_Exercise requirements_.
**1)** In the regional oil report, in what year was oil discovered in Loibiri field?
**2)** From the regional oil report, return the passage between "Nigeria is Africa’s" and "onshore Niger Delta.", inclusive, copied word for word.
** Page extract follows **
Asian investment is becoming increasingly important across a region traditionally dominated by European and North American firms. Chinese loans-for-oil deals could pave the way for greater involvement by Chinese firms in oil and gas exploration, if only as minority partners.

This regional report focuses on the region’s two largest producers, Nigeria and Angola, and one that promises to grow rapidly, Ghana.

NIGERIA

Nigeria is Africa’s largest oil producer (2.52 MMbopd in 2012), sub-Saharan Africa’s largest gas producer (1.1 Tcf in 2011), and a leading member of the Organization of Petroleum Exporting Countries (OPEC) since 1971. The oil and gas industry accounts for well over 90% of the country’s export earnings. Proven oil reserves stand at around 37.2 Bbbl, and proven gas reserves total around 182 Tcf, according to U.S. Energy Information Administration (EIA) data. Oil production has largely failed to move above the levels searched in 1980s, due mainly to political unrest, oil theft and technical problems in the onshore Niger Delta.

Exploration history. Most developments in Nigeria are concentrated in and around the Niger Delta region. Shell and Mobil began exploration in the mid-20th century. Oil was discovered in Loibiri field in the eastern Niger Delta, in 1956, by a Shell/BP venture. The companies began production in 1958. The industry expanded after the country’s independence from the UK in 1960. By the early 1970s, Nigeria was producing more than 2 MMbbl of oil. Shell remained the dominant producer. Elf, Agip, Phillips and Mobil were among other firms to make discoveries in the 1960s and early 1970s. Export terminals developed in this time included Bonny (Shell), Escravos (now Chevron), Forcados (Shell) and Brass (Agip). Exxon Mobil has the second-largest presence in upstream Nigeria after Shell, followed by Total.

A slump in oil production in the early 1980s was followed by a rebound, with output hitting 2.5 MMbopd in the mid-1980s. Currently, output is running well below a capacity of over 3 MMbopd, due mainly to the legacy of political unrest, oil theft and technical problems. Unrest and crime in the Delta have contributed to a shift in oil sector focus, away from onshore and inshore waters to deepwater projects.
** End of Page extract **
** Dataset content follows **
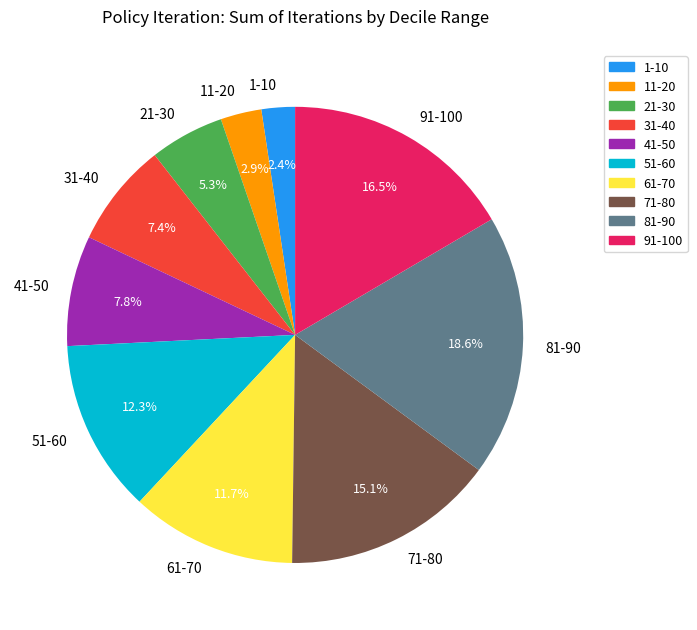

Do 61-70 and 71-80 together represent more than half of the pie?

No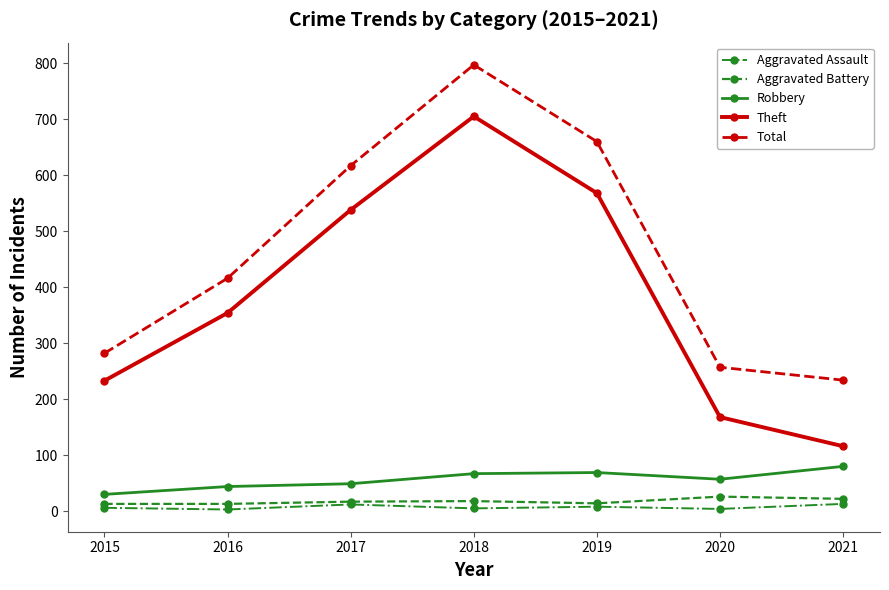

Which series has the largest total across all categories?

Total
** End of Dataset content **
_Written responses_.
**1)** 1956

**2)**
Nigeria is Africa’s largest oil producer (2.52 MMbopd in 2012), sub-Saharan Africa’s largest gas producer (1.1 Tcf in 2011), and a leading member of the Organization of Petroleum Exporting Countries (OPEC) since 1971. The oil and gas industry accounts for well over 90% of the country’s export earnings. Proven oil reserves stand at around 37.2 Bbbl, and proven gas reserves total around 182 Tcf, according to U.S. Energy Information Administration (EIA) data. Oil production has largely failed to move above the levels searched in 1980s, due mainly to political unrest, oil theft and technical problems in the onshore Niger Delta.